I was so caught up with the hair, I’d barely noticed what the make-up lady had done to my face. When I looked in the mirror, I scared the crap out of myself. My already super-pale skin had been dusted powder white and my mouth was covered in numerous layers of black lipstick. If they were predicting that this was a look of the future, I doubted very seriously that anyone would buy into this Goth Hippie debacle.
The show had now started. I was the grand-finale so had just enough time to change into my costume. I hadn’t seen it before someone shoved the hanger into me and said ‘put this on’. I slipped on the a-line dress. The left half was black, the right half was red. I dug into the bag and found thick cream stockings. After much yanking, I managed to hoist them up my legs. One last dig in the bag turned up some black winkle picker shoes that were a couple of sizes too big. I gingerly approached a mirror to take a look at the finished result. Complete with the hair, I looked like an electrocuted clown on crack. But there was no time to protest this monstrosity. The show must go on.

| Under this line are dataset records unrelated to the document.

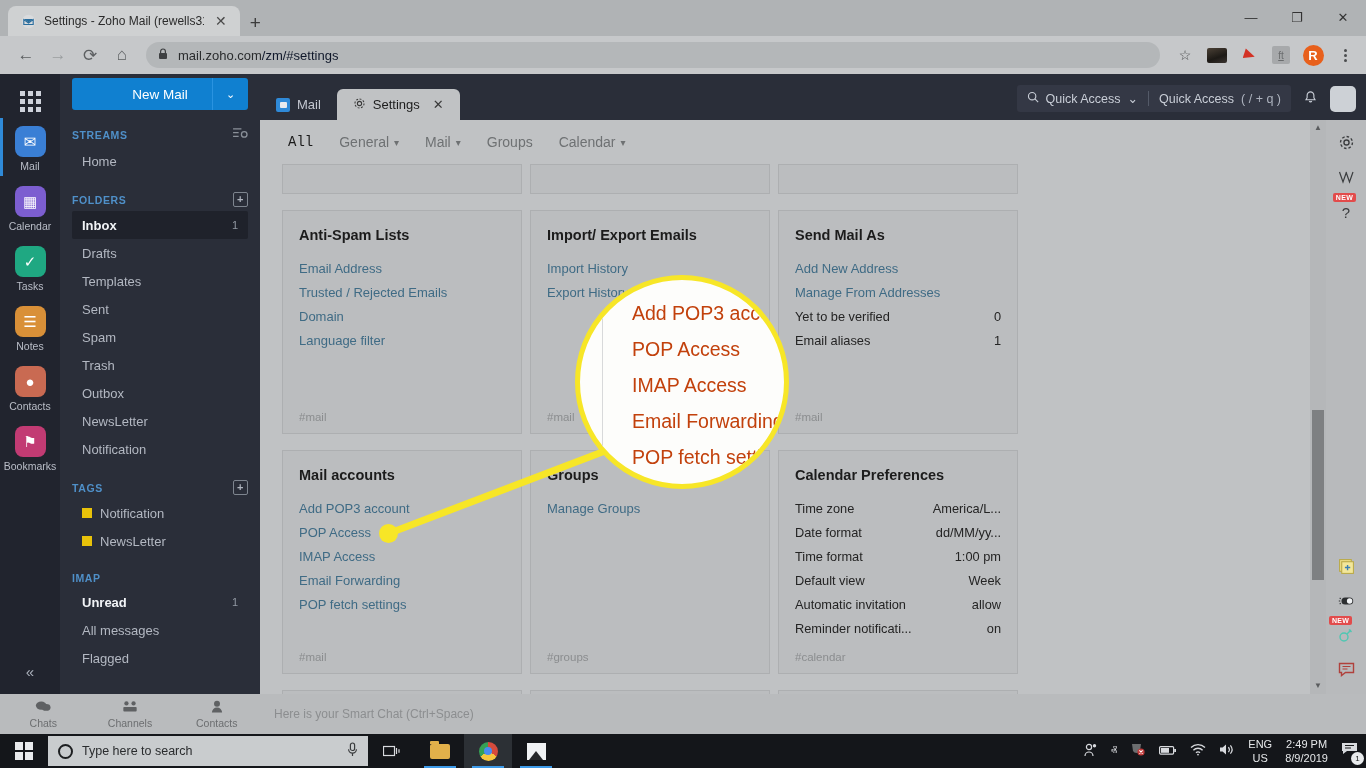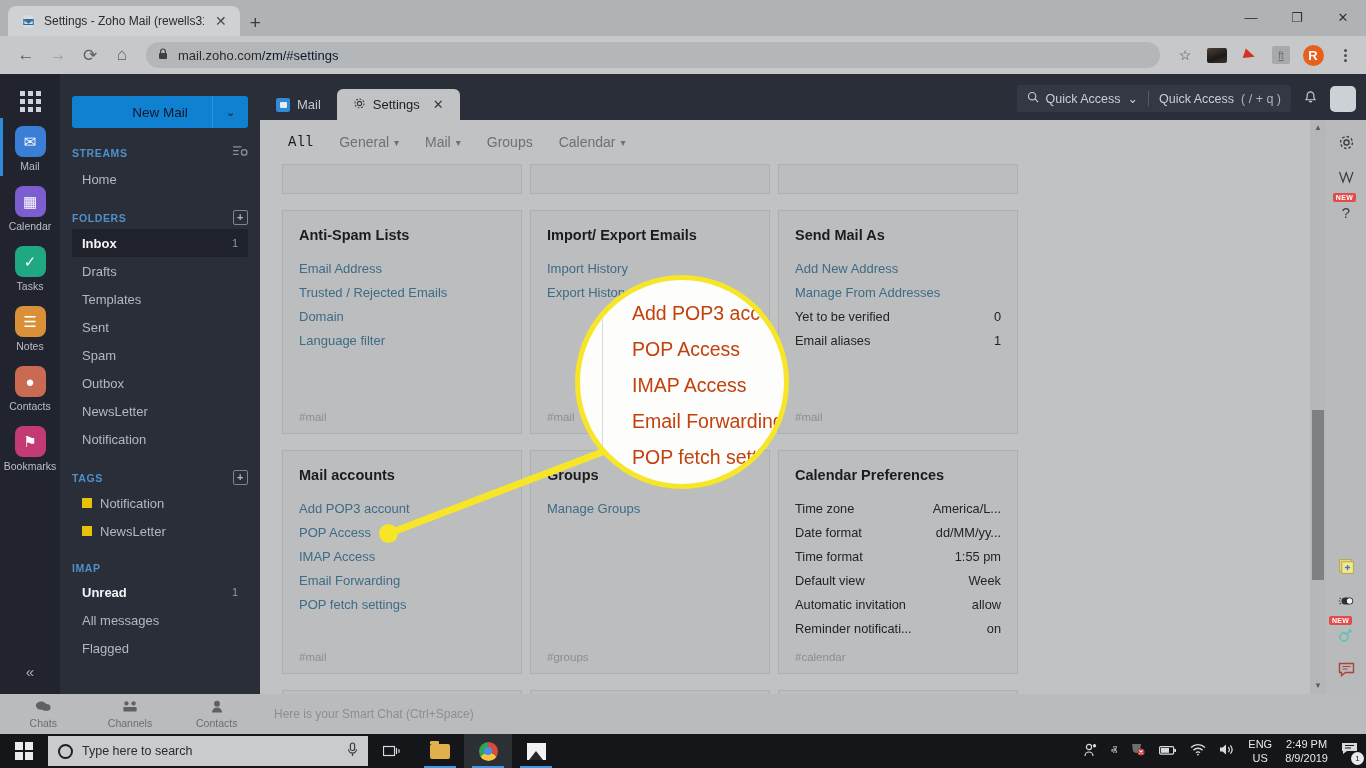--- a/index.html
+++ b/index.html
@@ -92,7 +92,7 @@
     background: #2a2e39; padding: 0 12px;
   }
   .newmail {
-    margin: 22px 0 0 0; height: 32px; background: #1080d0; border-radius: 3px; color: #0f172a;
+    margin: 4px 0 0 0; height: 32px; background: #1080d0; border-radius: 3px; color: #ffffff;
     display: flex; align-items: center; justify-content: center; position: relative; font-size: 13.5px;
   }
   .newmail .caret { position: absolute; right: 0; top: 0; bottom: 0; width: 36px;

One of the stylists led me down to the main event. As I walked through the hotel lobby, people parted like the red sea. Complete bewilderment riddled their faces. A young child took one look at me, cried and ran to his mother.
I waited outside the show room. As they announced me, the doors flung open and I waited a moment as the room full of hairdressers turned in their seats to watch me walk down the centre isle. I had been told to keep my arms tight by my sides, stick my hands out at right angles and walk in ‘fairy steps’ (heel-to-toe, heel-to-toe). I took a deep breath (through my one functioning nostril) and started my walk. A few seconds passed and the wry smiles on the hairdressers’ faces turned to outright laughter. Big laughter. They were practically rolling in the isles. I continued my fairy steps, trying not to trip over the winkle pickers. What had seemed like a rather short walk to the stage, now felt like a marathon. All eyes were on me and it felt like I was walking under water. I was convinced that my face, despite being doused in white powder, probably matched the right hand side of the hideous dress I was wearing.
Finally I made it to the stage and the stylist leading the show waited for the laughs to die down. He put his arm around me and said into his mic ‘isn’t she beautiful?’ I think he was expecting a round of applause, but it was greeted with a ripple of giggles. ‘Isn’t she beautiful?’ he asked again and one person clapped twice (out of sympathy, not agreement) before stopping themselves. I scanned the crowd to see if my mother had snuck into the audience somehow. I had been told not to smile and it wasn’t a tall order.
The stylist talked the crowd through my haircut. Thankfully he stopped short of throwing the floor open to questions. I sensed the only one anybody had was ‘why on earth would you do this to someone’s hair?’
When he had finished the presentation, he invited the audience up on stage to take a closer look at the haircuts. The rest of the models all had sexy dresses on and I stood in the middle in my clown get-up. When the hairdressers got to me, they’d touch the huge mess on my head and just ask ‘is that your real hair?’ I nodded, choking back tears.
When the show was over, we prepared ourselves for our flight back to London. I attempted to tie my hair back so it wouldn’t need it’s own seat on the plane. My first stop upon landing was directly back to the salon to get my bird’s nest straightened.
With my bone straight (significantly damaged) hair and money in my pocket, the bad perm seemed like a distant memory. Rather than going down as the great perm comeback they were hoping for, the Goth Hippie look most likely just demonstrated why perms had gone out in the first place. And for that, I’m happy to have done the public a service.